DrYeast wrote:HSA is nothing to worry about, commercial brewers worry about it because they worry about everything, and they're also dropping hot wort from high up into a kettle, which is way more aeration than we're ever going to do as homebrewers (you COULD aerate your wort this much, but not by stirring your wort with a spoon. If you're smoking the cousin and are paranoid, just stir slowly without introducing bubbles.
I'm probably a little too paranoid about HSA. When I brewed my first all grain batch about 15 years ago, I made the rookie mistake of not using tubing to drain my mash tun. Just let it drop from the outlet to the bottom of the kettle.
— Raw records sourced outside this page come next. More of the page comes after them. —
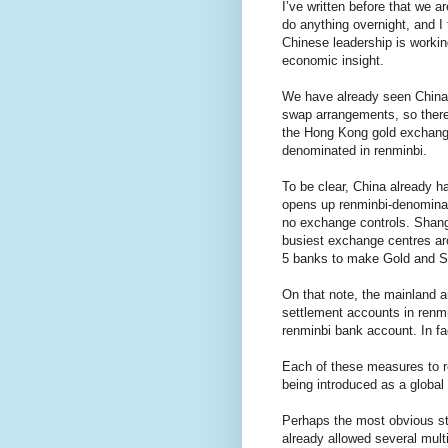
I’ve written before that we a
do anything overnight, and I t
Chinese leadership is workin
economic insight.
We have already seen China 
swap arrangements, so there
the Hong Kong gold exchange
denominated in renminbi.
To be clear, China already 
opens up renminbi-denominat
no exchange controls. Shang
busiest exchange centres ar
5 banks to make Gold and Sil
On that note, the mainland 
settlement accounts in renmin
renminbi bank account. In f
Each of these measures to r
being introduced as a global
Perhaps the most obvious ste
already allowed several mult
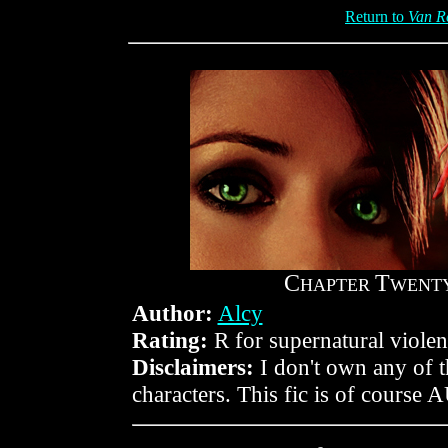
Return to
Van R
C
T
HAPTER
WENTY
Author:
Alcy
Rating:
R for supernatural violen
Disclaimers:
I don't own any of 
characters. This fic is of course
It was beneficial in that I learned exactly what oxidized beer tasted like -the box your Wheaties came in. But it was a bad enough experience that I now try to minimize movement of wort above 75-80F.
DrYeast wrote:As for co- or post-fermentation readings, don't bother with stirring, unless you added a heavy sugar during fermentation, I'm pretty sure that the differences from top to bottom of your fermenter are negligible. I haven't tested this, but if your wort was mixed before you added it to the fermentor, then it mixed as you added it, then it mixed when you aerated/oxegynated it, and then it mixed as the yeast were working (swirling and churning during fermentation), I think that your wort is as mixed as it's going to get.
I definitely agree that the beer is well mixed through primary and through most of seconday. It's when I go to keg that I get concerned. I think with such a reduction in yeast activity, there will be some sort of a concentration gradient in that carboy. How severe? No idea. Probably insignificant. But I am going to pick up a refractometer and experiment when I keg my current batch just to satisfy my curiosity.
Thanks to all of you for the great discussion. Good stuff here. I'll post my results when I'm done in a few weeks.